DJIA:  33,699

Stock charts tell a story… and for now that story is a good one.  Clearly not all charts tell a story, and when they do it’s not always a good one.  We’ve come across a couple where the story not only seems a good one, it also seems an important one – with important implications for the economy and by extension the stock market.  Take for example WW Grainger (661), where one of their segments is called “endless assortment.”  In other words, they sell “stuff,” and they sell it to everyone.  Then there’s Parker Hannifin (352), whose engineered solutions go to a range of businesses.  The company was used by Alan Greenspan as an economic indicator.  Both of these stocks are in long-term uptrends, and came through the bear market reasonably well.  The real point is their recent significant breakouts.  The stocks of these companies, who seem to have their finger on the pulse of the economy, are telling a very positive story.

Investor psychology has shifted from pessimism to skepticism.  It’s apparent the market is acting better, but this better action isn’t really trusted.  The distrust, of course, relates to earnings which seem likely to disappoint.  And therein lies the point of the matter.  How disappointing can earnings be when even we technical analysts know earnings will be disappointing?  One of our long held tenets is that when it comes to the stock market, what we all know isn’t worth knowing.  What we all know already is priced in.  And if you insist earnings are your big worry, how is it last year‘s earnings were good and the market went down?  Why can’t earnings this year be bad and the market go up?  Amidst the media’s onslaught of warnings, it’s easy to forget that these forecasts likely will prove old news.  Market averages make their lows some eight months ahead of the news.

The anecdotal positives aside, the numbers also have turned positive.  The percent of NYSE stocks above their 200- day reached 74% last week.  Historically readings above 60% have been followed by above-average forward returns in the S&P, and spikes toward 70% marked new bull markets in 1995, 2003, 2009, 2013 and so on.  Last week also saw more than 10% of NYSE issues traded reach a 12-month New High.  And more than 8% did so on the NASDAQ.  It’s difficult to argue numbers like this fit with an ongoing bear market.  Because this was in its way a different kind of bear market, with a washout in the middle rather than at the end, a bull market likely will be different as well.  Rather than eleven months like January, we expect more of a trudge higher.  We have likened last year to 1962, and would liken this year to 1963 – up some 18%.
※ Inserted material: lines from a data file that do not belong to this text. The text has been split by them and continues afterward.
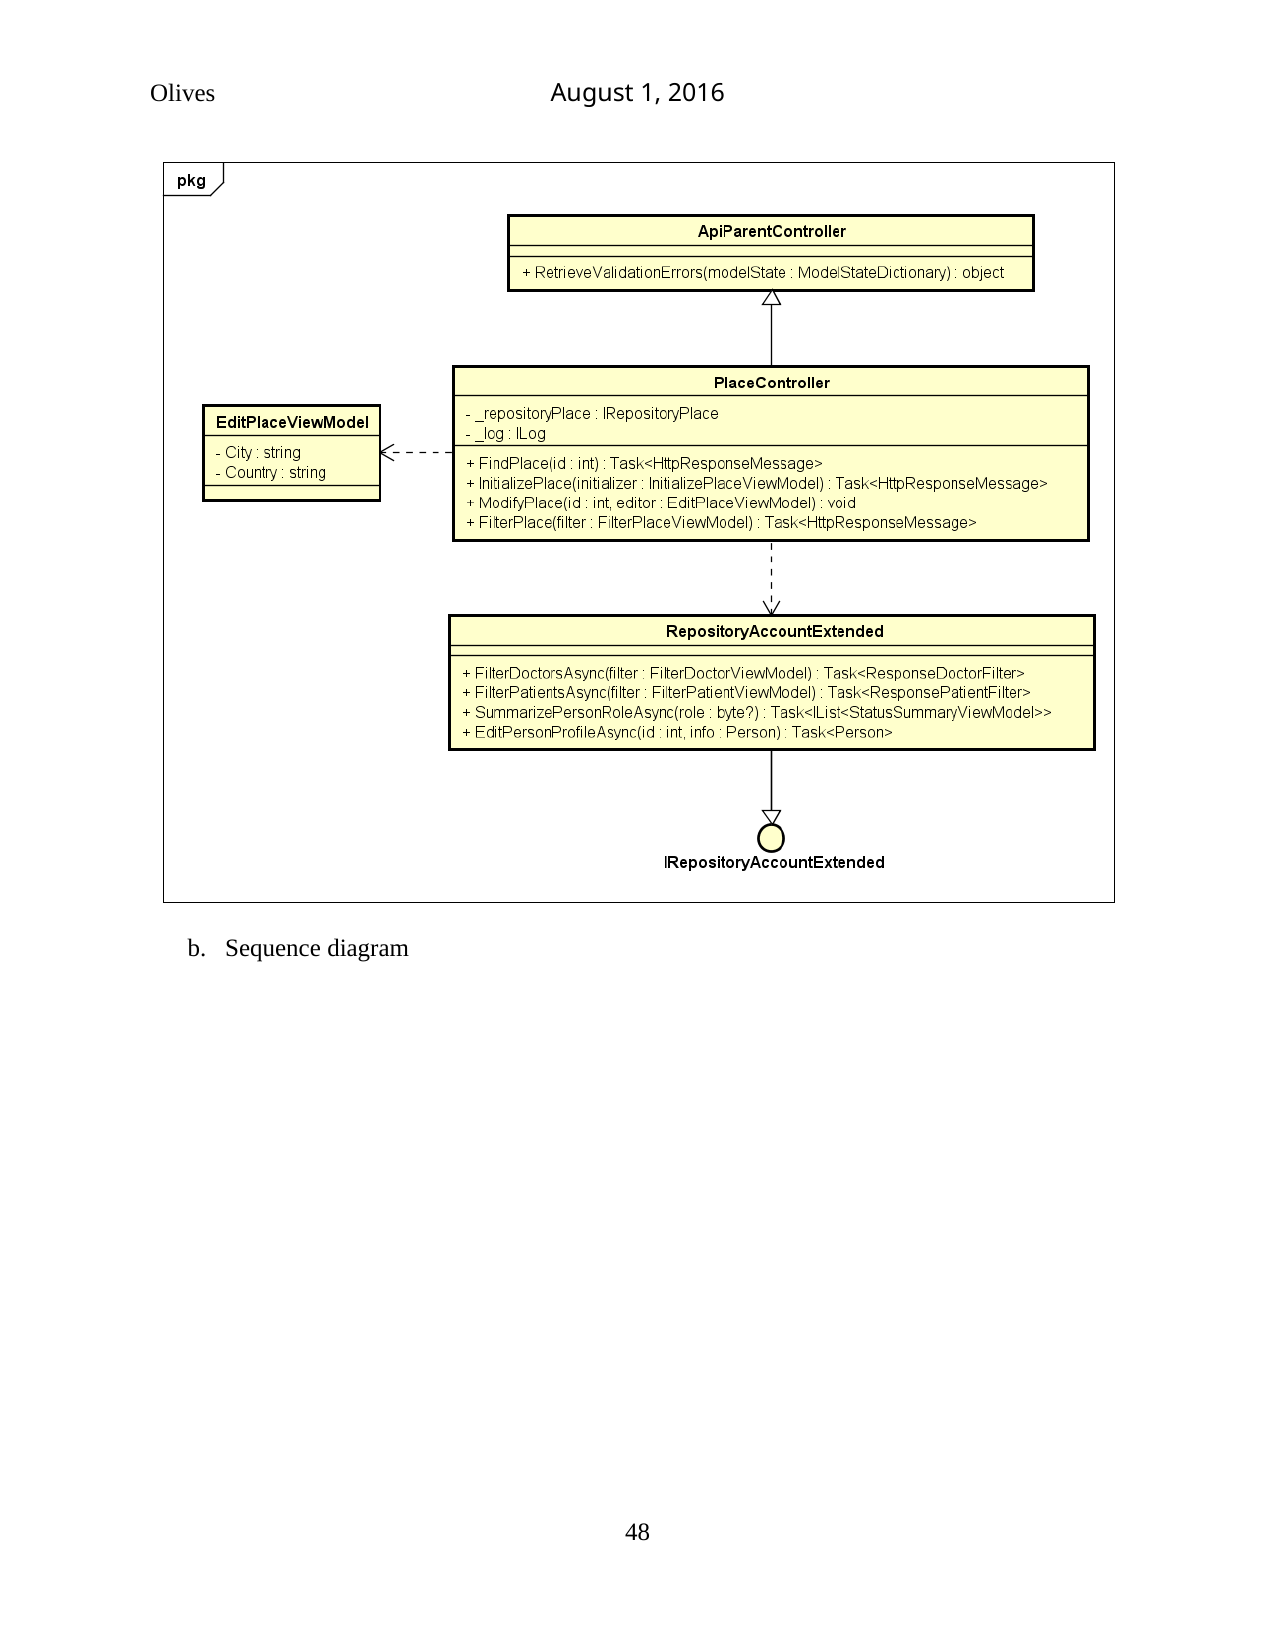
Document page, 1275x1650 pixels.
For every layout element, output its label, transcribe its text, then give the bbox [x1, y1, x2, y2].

picture [150, 150, 1125, 914]
list Sequence diagram [187, 933, 1125, 962]
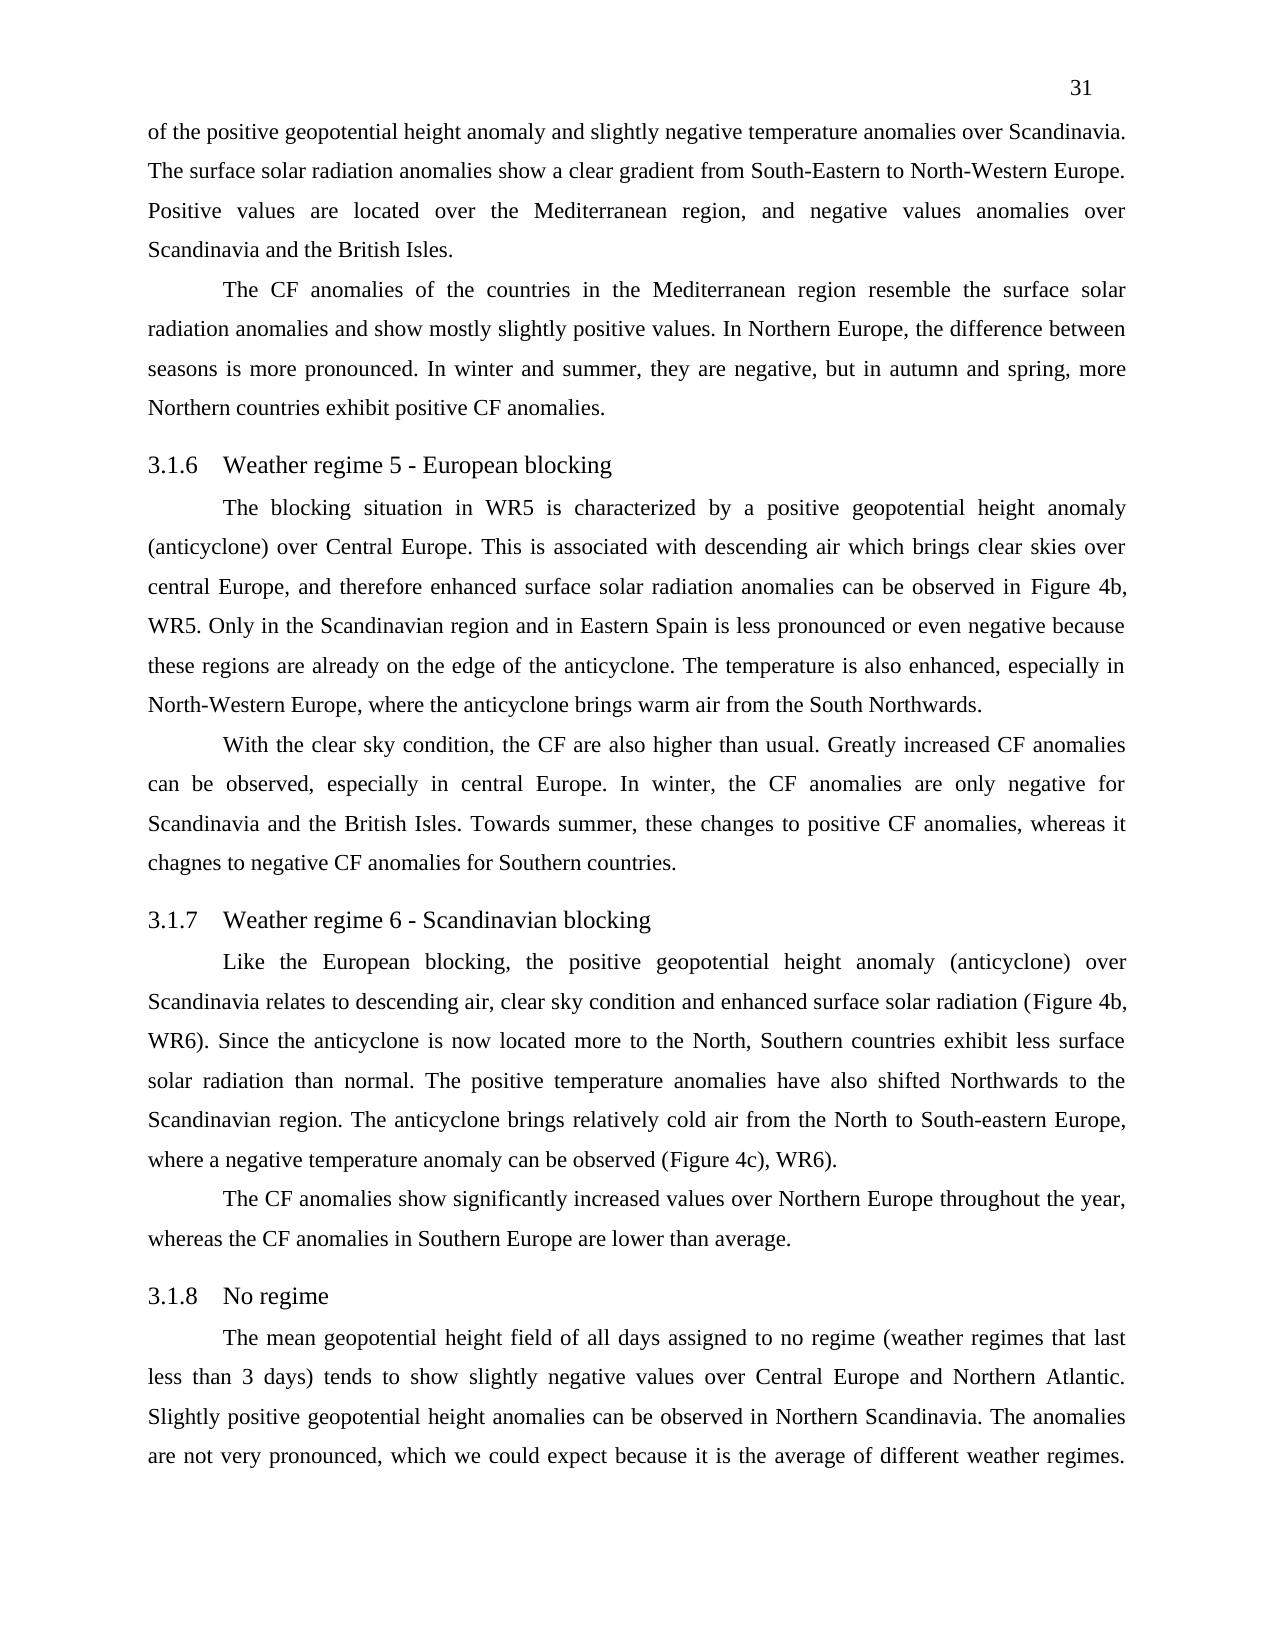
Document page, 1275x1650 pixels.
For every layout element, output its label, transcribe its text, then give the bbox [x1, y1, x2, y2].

text The CF anomalies show significantly increased values over Northern Europe throughout the year, whereas the CF anomalies in Southern Europe are lower than average. [148, 1185, 1127, 1251]
text The blocking situation in WR5 is characterized by a positive geopotential height anomaly (anticyclone) over Central Europe. This is associated with descending air which brings clear skies over central Europe, and therefore enhanced surface solar radiation anomalies can be observed in Figure 4b, WR5. Only in the Scandinavian region and in Eastern Spain is less pronounced or even negative because these regions are already on the edge of the anticyclone. The temperature is also enhanced, especially in North-Western Europe, where the anticyclone brings warm air from the South Northwards. [148, 494, 1127, 717]
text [148, 1324, 1127, 1469]
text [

February can be a difficult month, especially when January is a good one.  The numbers go something like up only 46% of the time, with losses far outweighing gains. points out, however, those and other numbers change rather significantly in pre-election years, with February up some 68% of the time.  Even more impressive is what follows in these years.  The period from February to July has a success rate of close to 85%.  The top performers in this pre-election period are Materials, Consumer Discretionary and Tech.  We favor the Materials ETF (XLB-82) and there is a Consumer Discretionary ETF (XLY-150).  The good news/bad news there is that Amazon (98) is 23% of the holdings.  As for Tech generally, our feeling is stay away from last cycle’s names, including the FANGs.

Winston Churchill once remarked Americans always do the right thing, once they’ve tried everything else.  We were reminded of that watching Tuesday’s market following Powell‘s remarks.  The market had a great day, after doing all that it could to have a bad one.  We always find it impressive when the market has its chances to go down, but does not.  Still, after January’s run it seems reasonable to expect some flattening out.  While Tuesday’s reversal in price was impressive, the reversal in the A/Ds was at best adequate.  And Monday was the first bad day of the year – 3-to-1 down against a loss of only 35 Dow points.  Bad down days, however, are not the worry.  It’s the bad up days that get markets in trouble – up in the averages against lagging A/Ds.  The elephant in the room for now is leadership – always difficult this time of year and during changing market cycles.  A rising tide lifts all ships, but some of these were sunken ships – Carvana (12) from 5 to 20?  These “January Effect” bounces are nice, but keep in mind they’re not called February Effect.  We expect Commodity leadership to return, but they have lagged so far.